Open to Ages 16-29
Saturdays, September 21-November 2, 9-1, JHU-MICA Film Center
In this journalism workshop, student fellows will explore the possibilities of video and photojournalism to tell the stories of their city. Social networking platforms like Instagram and Twitter have overtaken traditional media in the coverage of breaking news, and video news packages have become the norm online. In line with this trend, fellows will continue to develop “Dateline Baltimore,” a virtual visual news journal that captures the pulse of Baltimore. Fellows will learn the news coverage process from identifying news and feature stories, to research and interviews, to the fundamentals of video production and editing and captioned photo reportage to inform with purpose. Working together and with instructors--themselves professional broadcast journalists--as an editorial team, they'll decide which stories to pursue and how to shape them for maximum impact, all while adhering 100% to facts in their reporting.
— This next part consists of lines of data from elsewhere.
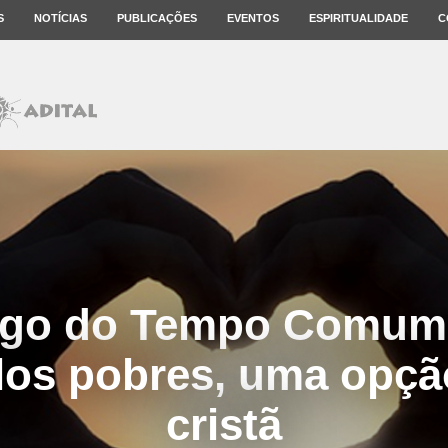
S
NOTÍCIAS
PUBLICAÇÕES
EVENTOS
ESPIRITUALIDADE
C
ngo do Tempo Comum 
os pobres, uma opção
cristã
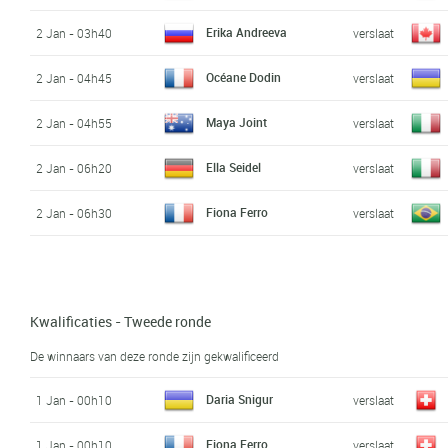
Erika Andreeva
2 Jan - 03h40
verslaat
Océane Dodin
2 Jan - 04h45
verslaat
Maya Joint
2 Jan - 04h55
verslaat
Ella Seidel
2 Jan - 06h20
verslaat
Fiona Ferro
2 Jan - 06h30
verslaat
Kwalificaties - Tweede ronde
De winnaars van deze ronde zijn gekwalificeerd
Daria Snigur
1 Jan - 00h10
verslaat
Fiona Ferro
1 Jan - 00h10
verslaat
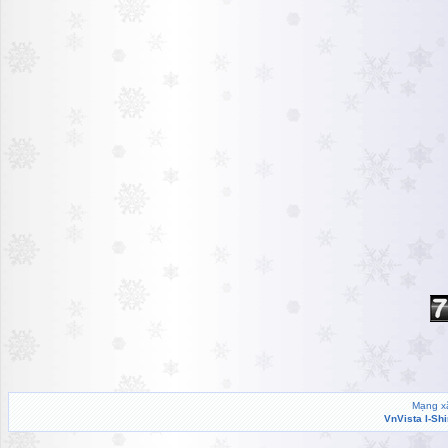
Mạng xã
VnVista I-Sh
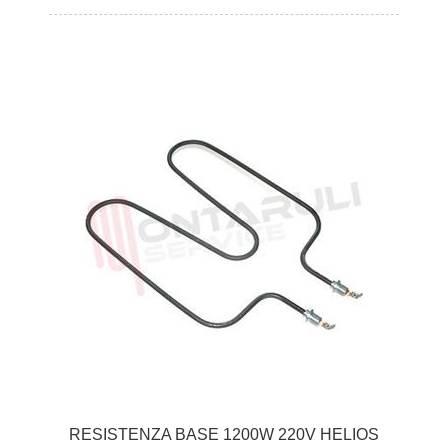
RESISTENZA BASE 1200W 220V HELIOS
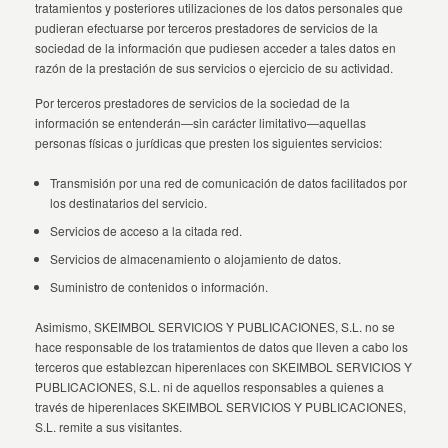
tratamientos y posteriores utilizaciones de los datos personales que
pudieran efectuarse por terceros prestadores de servicios de la
sociedad de la información que pudiesen acceder a tales datos en
razón de la prestación de sus servicios o ejercicio de su actividad.
Por terceros prestadores de servicios de la sociedad de la
información se entenderán—sin carácter limitativo—aquellas
personas físicas o jurídicas que presten los siguientes servicios:
Transmisión por una red de comunicación de datos facilitados por
los destinatarios del servicio.
Servicios de acceso a la citada red.
Servicios de almacenamiento o alojamiento de datos.
Suministro de contenidos o información.
Asimismo, SKEIMBOL SERVICIOS Y PUBLICACIONES, S.L. no se
hace responsable de los tratamientos de datos que lleven a cabo los
terceros que establezcan hiperenlaces con SKEIMBOL SERVICIOS Y
PUBLICACIONES, S.L. ni de aquellos responsables a quienes a
través de hiperenlaces SKEIMBOL SERVICIOS Y PUBLICACIONES,
S.L. remite a sus visitantes.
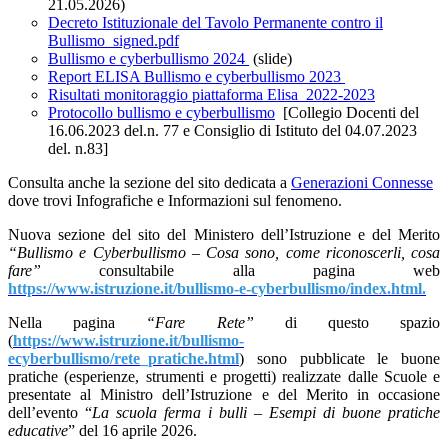
21.05.2026)
Decreto Istituzionale del Tavolo Permanente contro il
Bullismo_signed.pdf
Bullismo e cyberbullismo 2024
(slide)
Report ELISA Bullismo e cyberbullismo 2023
Risultati monitoraggio piattaforma Elisa 2022-2023
Protocollo bullismo e cyberbullismo
[Collegio Docenti del
16.06.2023 del.n. 77 e Consiglio di Istituto del 04.07.2023
del. n.83]
Consulta anche la sezione del sito dedicata a
Generazioni Connesse
dove trovi Infografiche e Informazioni sul fenomeno.
Nuova sezione del sito del Ministero dell’Istruzione e del Merito
“Bullismo e Cyberbullismo – Cosa sono, come riconoscerli, cosa
fare”
consultabile alla pagina web
https://www.istruzione.it/bullismo-e-cyberbullismo/index.html.
Nella pagina
“Fare Rete”
di questo spazio
(
https://www.istruzione.it/bullismo-
ecyberbullismo/rete_pratiche.html
) sono pubblicate le buone
pratiche (esperienze, strumenti e progetti) realizzate dalle Scuole e
presentate al Ministro dell’Istruzione e del Merito in occasione
dell’evento “
La scuola ferma i bulli – Esempi di buone pratiche
educative
” del 16 aprile 2026.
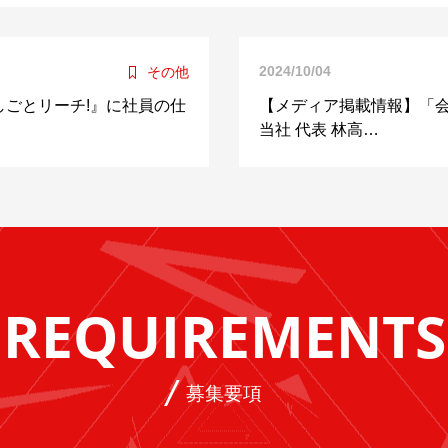
2024/10/04
その他
ごとリーチ!』に社員の仕
【メディア掲載情報】「
当社 代表 林高…
REQUIREMENTS
募集要項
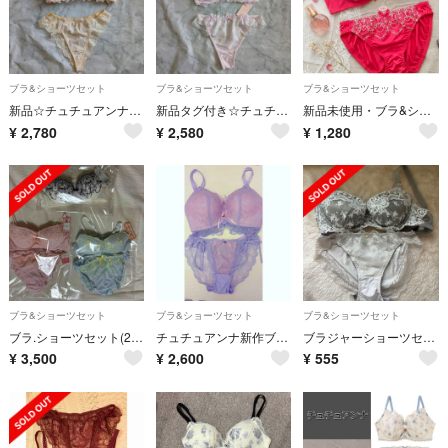
ブラ&ショーツセット
ブラ&ショーツセット
ブラ&ショーツセット
新品☆チュチュアンナC75ブラ＆Tショーツセット☆下着
新品タグ付き☆チュチュアンナC75ブラ＆Tショーツセット☆下着
新品未使用・ブラ&ショーツのセット・チュチュアンナ・赤
¥
2,780
¥
2,580
¥
1,280
ブラ&ショーツセット
ブラ&ショーツセット
ブラ&ショーツセット
ブラ.ショーツセット(2組)、ブラ
チュチュアンナ新作ブラ&ショーツF65
ブラジャーショーツセット チュチュアンナ D70
¥
3,500
¥
2,600
¥
555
Work will appear weekly on a dedicated Instagram feed, and complete portfolios for each fellow will be featured on the program website at the workshop's conclusion. Selected pieces will also be shared at a public exhibition. Limited to 12 student fellows.
Terrence Nelson is the managing broadcast producer for the ESPN & Special Olympics broadcast and production partnership. The Morgan State University graduate has worked on projects with major media outlets, such as TV One, CNN, NY Daily News, Netflix, NBC, and MTV.
Stan Saunders is a retired broadcaster for WJZ-TV Baltimore. He mentors youth in the Baltimore City Public Schools through his nonprofit program, Baltimore Academy of Sports & Entertainment (B.A.S.E.). He also creates community-impact documentaries, leveraging his more than thirty years telling Baltimore stories.